Mental deterioration in senile psychosis.

Abstract
Twelve institutionalized senile patients with a mean age of 75.1 yrs. were used as subjects in this study. Their performance on the Wechsler-Bellevue Adult and Adolescent Intelligence Scale and on the Goldstein and Scheerer Objective Sorting Test was compared with the performance of 5 schizophrenics. The majority of the senile patients were unable to sort objects on the basis of conceptual or abstract principles, but were limited to concrete bases of use and reality in a non-immediate situation in their classification of objects. Their object sortings were qualitatively similar to those of the schizophrenics. This behavior bore little or no relation to the patient''s level of ability as measured by the verbal portion of the Wechsler-Bellevue Scale. As a matter of fact, both senile and schizophrenic groups could classify on an abstract verbal level in the similarities part of the Wechsler-Bellevue Scale when they were unable to sort objects on an abstract or conceptual basis.

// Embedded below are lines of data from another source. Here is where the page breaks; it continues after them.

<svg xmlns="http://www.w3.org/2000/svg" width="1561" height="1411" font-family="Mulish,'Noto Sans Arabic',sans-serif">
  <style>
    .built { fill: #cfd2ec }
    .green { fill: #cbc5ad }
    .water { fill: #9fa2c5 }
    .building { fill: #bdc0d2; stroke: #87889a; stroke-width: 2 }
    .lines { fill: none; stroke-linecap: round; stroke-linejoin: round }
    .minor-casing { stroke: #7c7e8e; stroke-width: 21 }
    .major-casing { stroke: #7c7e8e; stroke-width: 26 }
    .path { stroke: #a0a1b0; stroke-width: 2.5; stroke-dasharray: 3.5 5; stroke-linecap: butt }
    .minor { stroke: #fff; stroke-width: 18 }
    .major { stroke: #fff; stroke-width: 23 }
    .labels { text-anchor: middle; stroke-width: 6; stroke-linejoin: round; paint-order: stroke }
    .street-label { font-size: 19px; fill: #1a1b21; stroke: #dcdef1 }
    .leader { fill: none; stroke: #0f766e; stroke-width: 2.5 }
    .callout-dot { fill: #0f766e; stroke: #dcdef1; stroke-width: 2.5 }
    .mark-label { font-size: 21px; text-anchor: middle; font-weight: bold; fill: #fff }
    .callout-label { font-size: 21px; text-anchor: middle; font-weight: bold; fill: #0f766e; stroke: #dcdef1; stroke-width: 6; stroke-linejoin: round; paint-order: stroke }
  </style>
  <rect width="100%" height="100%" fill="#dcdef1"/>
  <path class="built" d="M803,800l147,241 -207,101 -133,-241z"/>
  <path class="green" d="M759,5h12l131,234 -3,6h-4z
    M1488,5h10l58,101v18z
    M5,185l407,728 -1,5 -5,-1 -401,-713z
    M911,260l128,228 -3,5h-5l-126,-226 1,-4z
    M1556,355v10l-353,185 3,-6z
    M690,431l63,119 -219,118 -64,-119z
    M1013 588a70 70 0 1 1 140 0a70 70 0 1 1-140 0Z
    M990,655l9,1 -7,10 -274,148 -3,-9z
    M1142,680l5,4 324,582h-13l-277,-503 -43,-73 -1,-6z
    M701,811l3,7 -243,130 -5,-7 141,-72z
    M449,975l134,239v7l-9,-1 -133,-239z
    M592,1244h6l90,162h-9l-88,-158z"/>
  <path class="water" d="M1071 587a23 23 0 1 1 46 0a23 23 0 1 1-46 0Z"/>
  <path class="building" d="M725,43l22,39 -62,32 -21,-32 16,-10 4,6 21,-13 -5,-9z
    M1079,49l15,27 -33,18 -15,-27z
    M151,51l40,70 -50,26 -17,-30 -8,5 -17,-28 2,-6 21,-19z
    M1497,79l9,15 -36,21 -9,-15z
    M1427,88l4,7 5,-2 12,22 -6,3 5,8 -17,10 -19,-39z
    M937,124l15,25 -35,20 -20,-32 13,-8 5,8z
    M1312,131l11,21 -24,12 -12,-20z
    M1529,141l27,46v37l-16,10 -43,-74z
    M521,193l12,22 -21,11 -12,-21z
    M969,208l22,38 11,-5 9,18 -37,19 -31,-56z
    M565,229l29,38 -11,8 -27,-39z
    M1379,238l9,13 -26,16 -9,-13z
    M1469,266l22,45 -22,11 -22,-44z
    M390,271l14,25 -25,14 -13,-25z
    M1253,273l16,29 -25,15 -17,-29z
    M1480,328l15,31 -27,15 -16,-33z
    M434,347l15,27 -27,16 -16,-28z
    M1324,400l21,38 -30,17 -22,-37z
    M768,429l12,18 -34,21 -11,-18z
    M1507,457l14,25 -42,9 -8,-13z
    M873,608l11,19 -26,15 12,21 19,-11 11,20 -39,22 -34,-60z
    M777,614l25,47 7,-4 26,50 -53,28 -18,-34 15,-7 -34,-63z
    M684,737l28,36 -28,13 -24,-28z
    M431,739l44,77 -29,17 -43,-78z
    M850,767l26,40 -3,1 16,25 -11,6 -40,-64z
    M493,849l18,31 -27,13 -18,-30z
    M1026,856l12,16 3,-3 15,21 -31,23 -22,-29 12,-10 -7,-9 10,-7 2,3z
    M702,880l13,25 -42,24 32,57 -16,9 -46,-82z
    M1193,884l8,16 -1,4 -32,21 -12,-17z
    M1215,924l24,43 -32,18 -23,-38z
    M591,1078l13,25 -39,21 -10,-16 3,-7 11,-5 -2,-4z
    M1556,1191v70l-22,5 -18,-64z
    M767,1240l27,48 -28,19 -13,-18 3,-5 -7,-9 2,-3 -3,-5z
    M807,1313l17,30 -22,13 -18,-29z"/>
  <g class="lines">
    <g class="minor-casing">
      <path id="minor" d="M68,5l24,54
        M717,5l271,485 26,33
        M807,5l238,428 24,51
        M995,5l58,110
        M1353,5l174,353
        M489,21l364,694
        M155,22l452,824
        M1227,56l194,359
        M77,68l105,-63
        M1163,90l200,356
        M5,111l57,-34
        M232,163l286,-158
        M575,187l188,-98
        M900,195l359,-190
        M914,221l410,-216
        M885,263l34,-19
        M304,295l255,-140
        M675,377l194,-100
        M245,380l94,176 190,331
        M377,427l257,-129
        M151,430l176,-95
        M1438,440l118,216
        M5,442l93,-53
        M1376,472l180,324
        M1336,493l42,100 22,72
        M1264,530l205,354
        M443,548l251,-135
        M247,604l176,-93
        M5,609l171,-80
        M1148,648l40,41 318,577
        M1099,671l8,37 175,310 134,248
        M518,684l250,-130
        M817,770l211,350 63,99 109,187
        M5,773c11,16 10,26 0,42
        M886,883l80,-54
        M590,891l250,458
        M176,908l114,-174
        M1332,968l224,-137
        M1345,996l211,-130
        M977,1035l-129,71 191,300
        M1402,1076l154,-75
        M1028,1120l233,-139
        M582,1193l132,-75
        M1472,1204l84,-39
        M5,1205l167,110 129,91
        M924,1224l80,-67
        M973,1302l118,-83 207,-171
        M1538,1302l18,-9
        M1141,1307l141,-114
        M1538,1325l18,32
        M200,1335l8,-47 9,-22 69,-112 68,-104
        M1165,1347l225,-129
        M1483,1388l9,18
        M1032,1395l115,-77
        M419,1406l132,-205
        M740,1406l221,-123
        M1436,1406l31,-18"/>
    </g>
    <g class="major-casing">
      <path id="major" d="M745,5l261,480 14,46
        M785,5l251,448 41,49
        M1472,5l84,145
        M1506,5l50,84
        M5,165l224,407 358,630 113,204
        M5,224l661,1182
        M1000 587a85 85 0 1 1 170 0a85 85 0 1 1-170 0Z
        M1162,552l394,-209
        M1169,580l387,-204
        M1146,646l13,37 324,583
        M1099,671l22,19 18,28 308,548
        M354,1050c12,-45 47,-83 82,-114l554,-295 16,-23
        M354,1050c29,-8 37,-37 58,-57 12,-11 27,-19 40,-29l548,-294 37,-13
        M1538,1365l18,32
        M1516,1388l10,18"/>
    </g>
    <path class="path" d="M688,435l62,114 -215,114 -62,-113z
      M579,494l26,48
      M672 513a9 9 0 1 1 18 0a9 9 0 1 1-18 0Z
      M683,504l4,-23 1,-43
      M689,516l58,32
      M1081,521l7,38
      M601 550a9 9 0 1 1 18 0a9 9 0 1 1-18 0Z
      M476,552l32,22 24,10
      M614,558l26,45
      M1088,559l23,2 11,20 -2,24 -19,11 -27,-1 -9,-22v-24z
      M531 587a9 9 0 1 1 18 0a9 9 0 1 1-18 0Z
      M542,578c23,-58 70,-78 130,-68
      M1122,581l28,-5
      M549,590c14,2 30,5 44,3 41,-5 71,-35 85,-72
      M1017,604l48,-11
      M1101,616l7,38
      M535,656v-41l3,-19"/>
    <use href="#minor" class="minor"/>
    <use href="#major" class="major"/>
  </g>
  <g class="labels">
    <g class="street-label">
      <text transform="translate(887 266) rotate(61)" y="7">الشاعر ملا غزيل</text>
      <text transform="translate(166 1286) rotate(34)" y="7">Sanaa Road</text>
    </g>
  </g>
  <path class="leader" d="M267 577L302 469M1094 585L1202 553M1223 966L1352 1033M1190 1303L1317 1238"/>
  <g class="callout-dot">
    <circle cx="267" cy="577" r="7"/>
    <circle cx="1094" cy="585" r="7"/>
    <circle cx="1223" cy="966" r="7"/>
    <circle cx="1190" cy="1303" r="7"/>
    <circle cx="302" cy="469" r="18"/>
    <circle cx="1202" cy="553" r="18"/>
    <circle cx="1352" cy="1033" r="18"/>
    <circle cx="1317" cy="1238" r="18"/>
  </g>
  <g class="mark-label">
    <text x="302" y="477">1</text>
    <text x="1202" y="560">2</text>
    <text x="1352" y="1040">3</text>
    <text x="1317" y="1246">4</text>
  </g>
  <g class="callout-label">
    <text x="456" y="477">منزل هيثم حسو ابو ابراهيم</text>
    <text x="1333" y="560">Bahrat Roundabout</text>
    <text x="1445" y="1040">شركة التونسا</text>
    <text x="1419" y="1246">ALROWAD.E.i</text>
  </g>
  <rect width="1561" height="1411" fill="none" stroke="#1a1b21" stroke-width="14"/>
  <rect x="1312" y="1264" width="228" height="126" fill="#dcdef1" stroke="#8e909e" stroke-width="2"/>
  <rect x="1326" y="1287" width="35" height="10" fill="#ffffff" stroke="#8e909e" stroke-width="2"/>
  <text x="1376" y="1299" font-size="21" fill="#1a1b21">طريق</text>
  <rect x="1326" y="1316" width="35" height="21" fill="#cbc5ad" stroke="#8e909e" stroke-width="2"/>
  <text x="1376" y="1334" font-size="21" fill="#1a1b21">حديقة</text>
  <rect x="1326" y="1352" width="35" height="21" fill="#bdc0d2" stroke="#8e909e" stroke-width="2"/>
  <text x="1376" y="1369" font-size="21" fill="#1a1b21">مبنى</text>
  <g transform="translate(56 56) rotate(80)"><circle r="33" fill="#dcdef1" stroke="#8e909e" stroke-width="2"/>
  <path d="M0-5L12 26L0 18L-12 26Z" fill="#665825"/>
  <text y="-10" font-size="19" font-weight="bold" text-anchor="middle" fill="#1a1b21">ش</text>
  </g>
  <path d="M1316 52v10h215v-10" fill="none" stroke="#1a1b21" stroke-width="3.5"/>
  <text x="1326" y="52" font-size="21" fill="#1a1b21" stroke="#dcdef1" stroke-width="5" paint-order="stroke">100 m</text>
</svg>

It seems that patients may use what appears to be an abstract verbal concept with a much more restricted meaning. There seemed to be a hierarchy of ability among senile patients in the Object Sorting situation, dependent upon the number of possible bases of sorting in each group of objects. When the possibilities were sufficiently limited they were capable of identifying relationships, but solely of a concrete type. Intelligence level is not a factor which facilitates sorting. 8 subjects with I.Q.''s within or above average range were unable to sort at an abstract level; a few others with low I.Q.''s could. Most of the senile subjects experienced great difficulty on the Performance Scale of the Wechsler-Bellevue as well despite high scores on the Verbal Scale. The response of the schizophrenic subjects did not reflect this inability to handle performance materials, and their performance scores and verbal scores were quite comparable. There seems to be some indication of the existence of a qualitative difference in the loss of function in senile deterioration compared to that in schizophrenia.